In other words ‘the heart of the human problem, is the problem of the human heart’ and perhaps that is the key reason why this book is so unsettling: it forces us to face our own capacity for evil. Kevin and his mum were ultimately not that different from one another: they both felt inconsequential. Eva has a child because she wanted ‘something to happen’, she wanted to leave a legacy, she wanted to turn a page. In other words she wanted something to turn up the volume on her own significance. Kevin equally felt the weight of his inconsequentiality, everything he did was to prove he was there and he could influence (malevolently) everyone he encountered.  They have the same problem, they take different routes to solve it but no body wins and a lot of people lose (their lives, principally).

This is a book which is trying to get somebody off the hook – either the parent or the child. In my worldview, no-one gets let off the hook. We are all deeply flawed. Hence the simple elegance of the Lords’ Prayer ‘Forgive us our sins, as we forgive those who sin against us’. None of us can say, ‘I am not to blame, I’m not culpable, someone else failed to love me/treated me badly and that is why I am the way I am’.  That statement does not deny that some people have endured appallingly unloving behaviour/abuse from their parents but it does underline that who they choose to be in response to that is ultimately their choice and their responsibility. We cannot control what happens to us in life, the only thing within our control is how we choose to respond to what happens to us.

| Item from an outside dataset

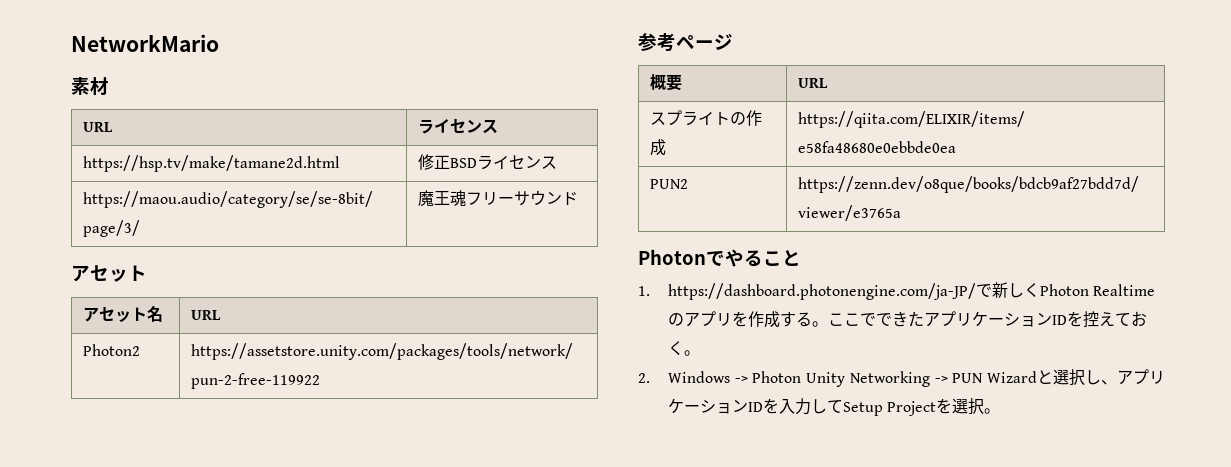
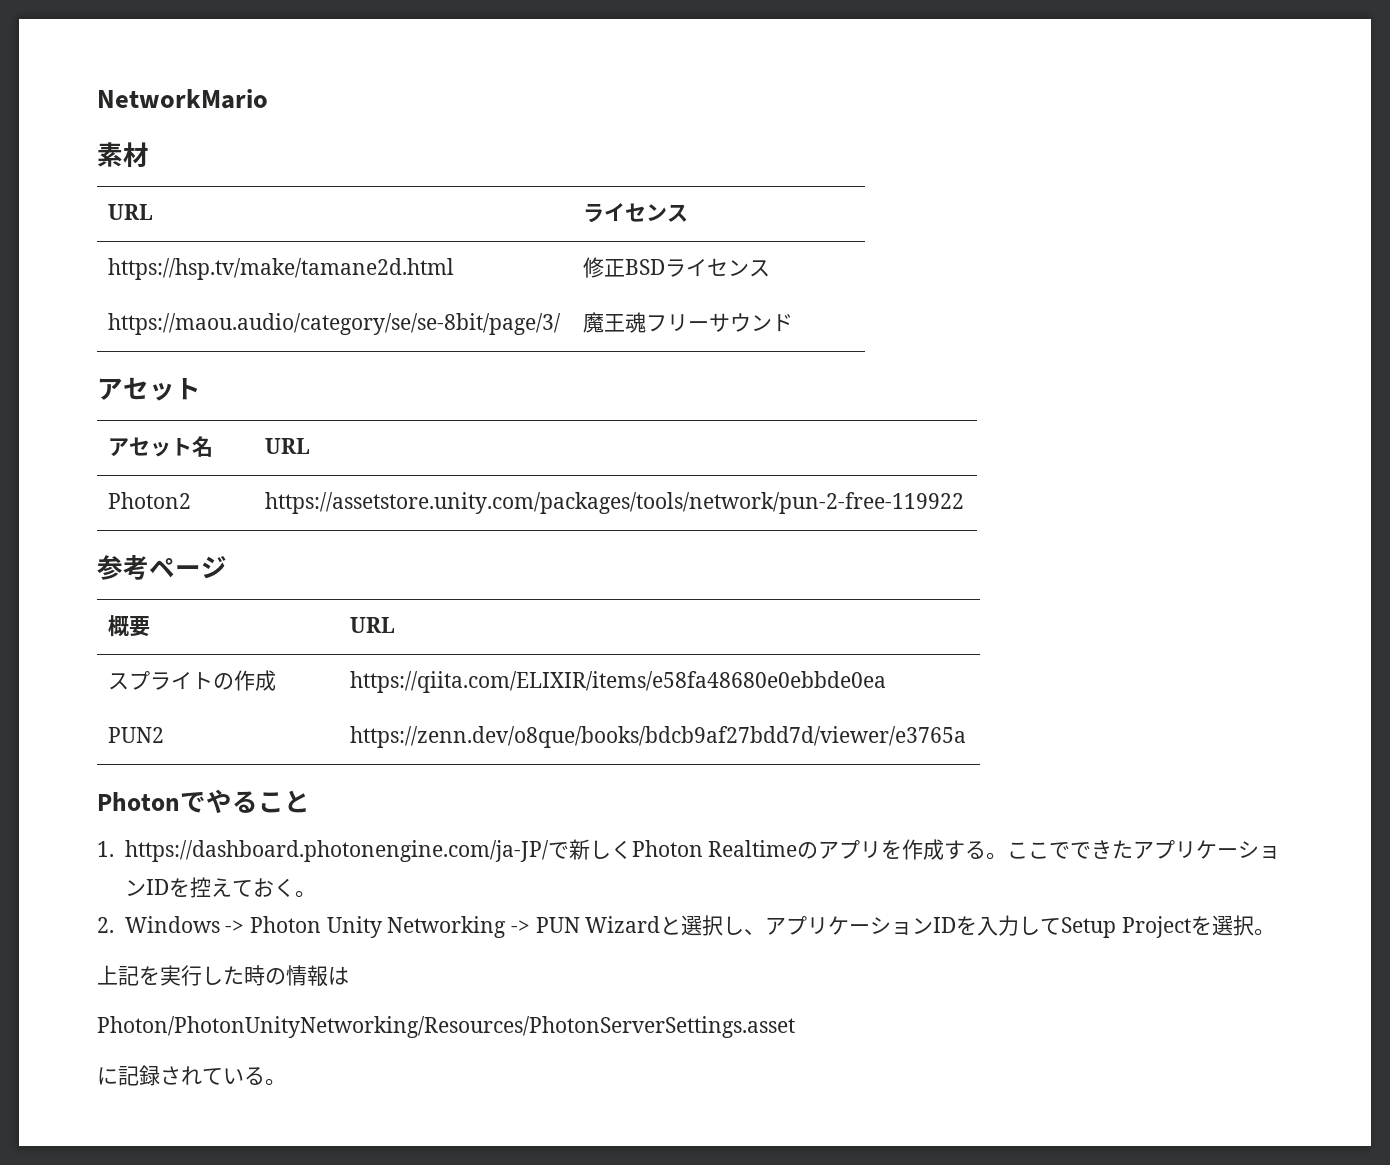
(1001, 411) none -> [97,965,349,987] [97,1016,795,1038] [97,1065,286,1086] // 上記を実行した時の情報は // Photon/PhotonUnityNetworking/Resources/PhotonServerSettings.asset // に記録されている。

The essence of God’s commands to us are to ‘love’: to love one another and to love God. Every wrong thing that has ever happened in the world comes back to our failure to be able to keep these commands. So if evil is a reality, and if it’s a reality present in us, not just out there, then there had to be a solution. That’s why there is a cross at the heart of the Christian faith. To use Kevin’s words, someone had to ‘suck it up’ and overcome it. A battered, bleeding and vulnerable God hanging on a cross is a strong image indeed of someone ‘sucking up’ all the violence, evil, hatred and betrayal the world has to offer. The good news is that evil didn’t get the last word. The resurrection says that death and evil can be beaten, we can each be forgiven and, finding ourselves as children of God we find ourselves loved, significant and much more able to love unconditionally.

Flawed? Yes we are.

Damned without hope? No we are not, at least we needn’t be.

One thought on “We Need to Talk about Kevin – Book Review

Add yours

  1. So often everyone is looking for someone to blame; whether for a Kevin or for tripping over. This, indeed, is where Christianity stands out – none of us are blameless, we are all to blame.